So, I think it is time for me to take my anti-paracite booster again (it says to take it once, and then again in a month to kill the strong bugs) because I think in the last couple of days I have dropped like 3 pounds... But no big. We went to walmart, and the solution to 3 pound weight loss is.... ICE CREAM! So we are on our way back from walmart, and we have the big recyclable bags. I have everything from a gallon of milk to eggs to juice to fruit to body wash in my bag. I change shoulders and after a little while I here something pop (something in the bag, not my shoulders haha) I had the ice cream on my hip since we left walmart so when my hip started getting colder I didn't really pay much attention.
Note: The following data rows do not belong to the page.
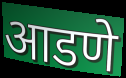
आडणे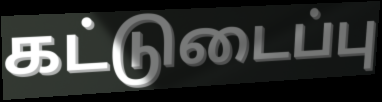
கட்டுடைப்பு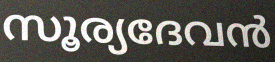
സൂര്യദേവൻ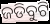
ଜଡିବୁଟିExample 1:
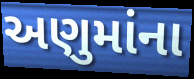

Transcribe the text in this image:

અણુમાંના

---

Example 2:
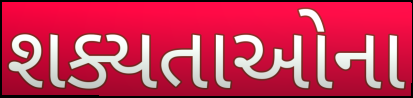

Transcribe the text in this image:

શક્યતાઓના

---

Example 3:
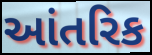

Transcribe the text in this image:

આંતરિક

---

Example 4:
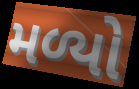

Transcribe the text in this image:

મળ્યો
We get back home, and go up to the kitchen, I put the bag down on the table, and reach inside for the stuff. ICE CREAM! It had popped the top on the ice cream and compressed the container so that quite a bit of it was squished out and on my other groceries... Oh man....... Not to mention the giant ice-cream stain that I found on my left hip. So that's why it was sooo cold.....
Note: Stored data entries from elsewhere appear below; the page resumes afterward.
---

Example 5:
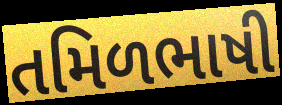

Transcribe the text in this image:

તમિળભાષી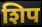
शिपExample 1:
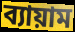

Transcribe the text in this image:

ব্যায়াম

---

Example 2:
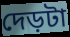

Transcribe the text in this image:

দেড়টা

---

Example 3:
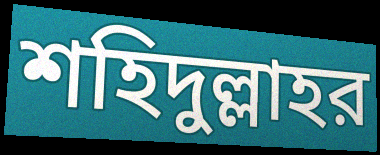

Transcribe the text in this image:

শহিদুল্লাহর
In the area we have been doing really well! We have had the chance to go looking for most of the less actives in the ward. It is so sad when you get there, and they tell you "them? They haven't lived here for over 2 years." These baptized members of the church just disappear until someone someday says something that will get the "I was baptized into the lds church" comment out of them by surprise. But nonetheless, we have been working hard. It hasn't rained as much lately either. We are working on a project that is called "mil vidas en cien dias" (1000 lives in 100 days) It includes each companionship choosing 10 families in their area/ward and then working with the ward to make sure that those 10 families get/stay converted and active for the rest of their lives. It is a good project, and even though my companion and I are starting a little late, we are trying hard to get into a little more action with our ward with regards to this activity.
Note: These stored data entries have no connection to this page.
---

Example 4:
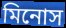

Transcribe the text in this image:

মিনোস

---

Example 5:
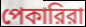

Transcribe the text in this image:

পেকারিরা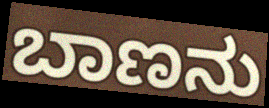
ಬಾಣನುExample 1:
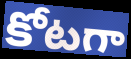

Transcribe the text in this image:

కోటగా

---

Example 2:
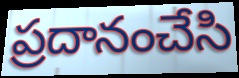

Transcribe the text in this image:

ప్రదానంచేసి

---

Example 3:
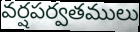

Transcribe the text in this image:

వర్షపర్వతములు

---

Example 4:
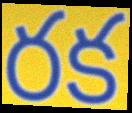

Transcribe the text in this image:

రక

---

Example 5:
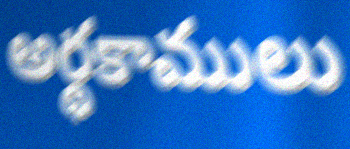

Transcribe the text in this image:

అర్థకాములు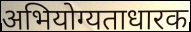
अभियोग्यताधारक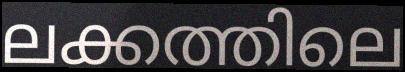
ലക്കത്തിലെ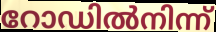
റോഡിൽനിന്ന്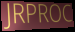
JRPROCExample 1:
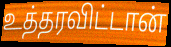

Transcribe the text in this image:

உத்தரவிட்டான்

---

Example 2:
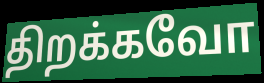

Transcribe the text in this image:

திறக்கவோ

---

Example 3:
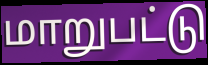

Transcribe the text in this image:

I learned a very important lesson in the last week. The truth, it was pretty rough, maybe not on a physical level, but on an emotional, mental, spiritual scale, it was tough. Sometimes we want to make it sound like it is just great all the time, but it's not easy. I didn't really have tons of ganas (i don't really know the best word for that in english; it's like desire) I was doing the things that I should. Reading, praying, teaching, financial stuff, but I didn't feel good. I prayed and prayed that God would help me have ganas. I looked in the scriptures hoping to find some cool scripture that would motivate me. I read a lot. I prayed a lot too. But I didn't find what I was looking for. I finally one night realized something. God doesn't always just give us more strength. He doesn't just give us the scripture that motivates us always. Sometimes it is our own responsability to make a conscious effort to feel better and be better. I wasn't reading different things than before. I hadn't stopped praying. But I was different. I looked at everything from a different perspective than normal. I finally decided that I was going to wake up the next morning and try. I was determined to not have another day that I didn't want to have. God always gives us the signs, but sometimes it is our perspective of the signs that either keeps us going up the right path, or starts us going on the wrong path. We need to want to see the good in the world that God gives us.
My companion found this video and I think it would be cool for you guys to see.
Life really is a great gift. We have truly been blessed with so many talents and abilites. God knows our true potential, and through the atonement of his son Jesus Christ we may someday return to his presence. I hope we can all understand and appreciate that. Thank you all so much for what you do! I hope you have a great week!